__Provided information__.
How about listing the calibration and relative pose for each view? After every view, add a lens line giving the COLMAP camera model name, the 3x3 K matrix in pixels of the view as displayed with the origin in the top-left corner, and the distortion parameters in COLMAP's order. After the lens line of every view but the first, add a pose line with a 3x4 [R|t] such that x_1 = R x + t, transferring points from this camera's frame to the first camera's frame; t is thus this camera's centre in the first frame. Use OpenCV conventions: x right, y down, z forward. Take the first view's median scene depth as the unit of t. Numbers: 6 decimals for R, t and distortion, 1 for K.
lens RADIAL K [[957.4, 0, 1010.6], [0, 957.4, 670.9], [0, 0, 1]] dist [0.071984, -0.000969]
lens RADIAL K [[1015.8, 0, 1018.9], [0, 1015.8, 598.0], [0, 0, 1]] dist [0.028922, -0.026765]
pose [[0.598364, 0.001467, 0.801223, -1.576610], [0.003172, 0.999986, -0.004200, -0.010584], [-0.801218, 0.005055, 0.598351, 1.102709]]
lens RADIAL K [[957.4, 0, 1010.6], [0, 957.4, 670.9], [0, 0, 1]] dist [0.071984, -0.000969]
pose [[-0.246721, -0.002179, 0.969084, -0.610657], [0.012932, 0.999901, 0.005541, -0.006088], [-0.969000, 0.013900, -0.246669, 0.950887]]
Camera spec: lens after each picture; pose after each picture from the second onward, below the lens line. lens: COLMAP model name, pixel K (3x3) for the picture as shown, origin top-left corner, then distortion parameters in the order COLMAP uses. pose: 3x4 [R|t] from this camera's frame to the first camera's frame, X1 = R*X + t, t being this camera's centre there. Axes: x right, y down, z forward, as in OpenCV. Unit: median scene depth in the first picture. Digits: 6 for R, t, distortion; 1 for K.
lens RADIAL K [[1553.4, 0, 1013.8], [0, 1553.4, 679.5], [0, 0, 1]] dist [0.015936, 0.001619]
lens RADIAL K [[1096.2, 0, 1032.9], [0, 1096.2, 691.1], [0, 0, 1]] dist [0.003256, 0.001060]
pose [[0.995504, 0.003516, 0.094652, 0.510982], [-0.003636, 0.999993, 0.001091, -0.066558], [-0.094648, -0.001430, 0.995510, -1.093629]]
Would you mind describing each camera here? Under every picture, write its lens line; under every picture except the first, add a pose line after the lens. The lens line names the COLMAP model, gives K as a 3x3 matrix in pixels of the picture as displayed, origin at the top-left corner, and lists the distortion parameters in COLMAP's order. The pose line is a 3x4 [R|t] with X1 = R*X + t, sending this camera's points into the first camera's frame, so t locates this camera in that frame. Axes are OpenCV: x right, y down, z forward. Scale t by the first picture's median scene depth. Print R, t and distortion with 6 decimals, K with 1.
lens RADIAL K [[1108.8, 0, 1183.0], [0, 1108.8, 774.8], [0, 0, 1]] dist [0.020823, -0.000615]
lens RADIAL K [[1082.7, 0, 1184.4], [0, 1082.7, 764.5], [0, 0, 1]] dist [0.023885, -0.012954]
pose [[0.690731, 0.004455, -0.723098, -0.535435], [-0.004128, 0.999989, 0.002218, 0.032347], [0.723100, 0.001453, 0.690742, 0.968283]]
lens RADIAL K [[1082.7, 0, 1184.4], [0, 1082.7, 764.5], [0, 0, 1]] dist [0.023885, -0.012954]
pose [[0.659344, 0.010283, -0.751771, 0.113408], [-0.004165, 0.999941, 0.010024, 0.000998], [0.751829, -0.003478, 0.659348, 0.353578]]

__Try it__.
Write the entries again, exactly as they stand.

__Your solution__.
How about listing the calibration and relative pose for each view? After every view, add a lens line giving the COLMAP camera model name, the 3x3 K matrix in pixels of the view as displayed with the origin in the top-left corner, and the distortion parameters in COLMAP's order. After the lens line of every view but the first, add a pose line with a 3x4 [R|t] such that x_1 = R x + t, transferring points from this camera's frame to the first camera's frame; t is thus this camera's centre in the first frame. Use OpenCV conventions: x right, y down, z forward. Take the first view's median scene depth as the unit of t. Numbers: 6 decimals for R, t and distortion, 1 for K.
lens RADIAL K [[957.4, 0, 1010.6], [0, 957.4, 670.9], [0, 0, 1]] dist [0.071984, -0.000969]
lens RADIAL K [[1015.8, 0, 1018.9], [0, 1015.8, 598.0], [0, 0, 1]] dist [0.028922, -0.026765]
pose [[0.598364, 0.001467, 0.801223, -1.576610], [0.003172, 0.999986, -0.004200, -0.010584], [-0.801218, 0.005055, 0.598351, 1.102709]]
lens RADIAL K [[957.4, 0, 1010.6], [0, 957.4, 670.9], [0, 0, 1]] dist [0.071984, -0.000969]
pose [[-0.246721, -0.002179, 0.969084, -0.610657], [0.012932, 0.999901, 0.005541, -0.006088], [-0.969000, 0.013900, -0.246669, 0.950887]]
Camera spec: lens after each picture; pose after each picture from the second onward, below the lens line. lens: COLMAP model name, pixel K (3x3) for the picture as shown, origin top-left corner, then distortion parameters in the order COLMAP uses. pose: 3x4 [R|t] from this camera's frame to the first camera's frame, X1 = R*X + t, t being this camera's centre there. Axes: x right, y down, z forward, as in OpenCV. Unit: median scene depth in the first picture. Digits: 6 for R, t, distortion; 1 for K.
lens RADIAL K [[1553.4, 0, 1013.8], [0, 1553.4, 679.5], [0, 0, 1]] dist [0.015936, 0.001619]
lens RADIAL K [[1096.2, 0, 1032.9], [0, 1096.2, 691.1], [0, 0, 1]] dist [0.003256, 0.001060]
pose [[0.995504, 0.003516, 0.094652, 0.510982], [-0.003636, 0.999993, 0.001091, -0.066558], [-0.094648, -0.001430, 0.995510, -1.093629]]
Would you mind describing each camera here? Under every picture, write its lens line; under every picture except the first, add a pose line after the lens. The lens line names the COLMAP model, gives K as a 3x3 matrix in pixels of the picture as displayed, origin at the top-left corner, and lists the distortion parameters in COLMAP's order. The pose line is a 3x4 [R|t] with X1 = R*X + t, sending this camera's points into the first camera's frame, so t locates this camera in that frame. Axes are OpenCV: x right, y down, z forward. Scale t by the first picture's median scene depth. Print R, t and distortion with 6 decimals, K with 1.
lens RADIAL K [[1108.8, 0, 1183.0], [0, 1108.8, 774.8], [0, 0, 1]] dist [0.020823, -0.000615]
lens RADIAL K [[1082.7, 0, 1184.4], [0, 1082.7, 764.5], [0, 0, 1]] dist [0.023885, -0.012954]
pose [[0.690731, 0.004455, -0.723098, -0.535435], [-0.004128, 0.999989, 0.002218, 0.032347], [0.723100, 0.001453, 0.690742, 0.968283]]
lens RADIAL K [[1082.7, 0, 1184.4], [0, 1082.7, 764.5], [0, 0, 1]] dist [0.023885, -0.012954]
pose [[0.659344, 0.010283, -0.751771, 0.113408], [-0.004165, 0.999941, 0.010024, 0.000998], [0.751829, -0.003478, 0.659348, 0.353578]]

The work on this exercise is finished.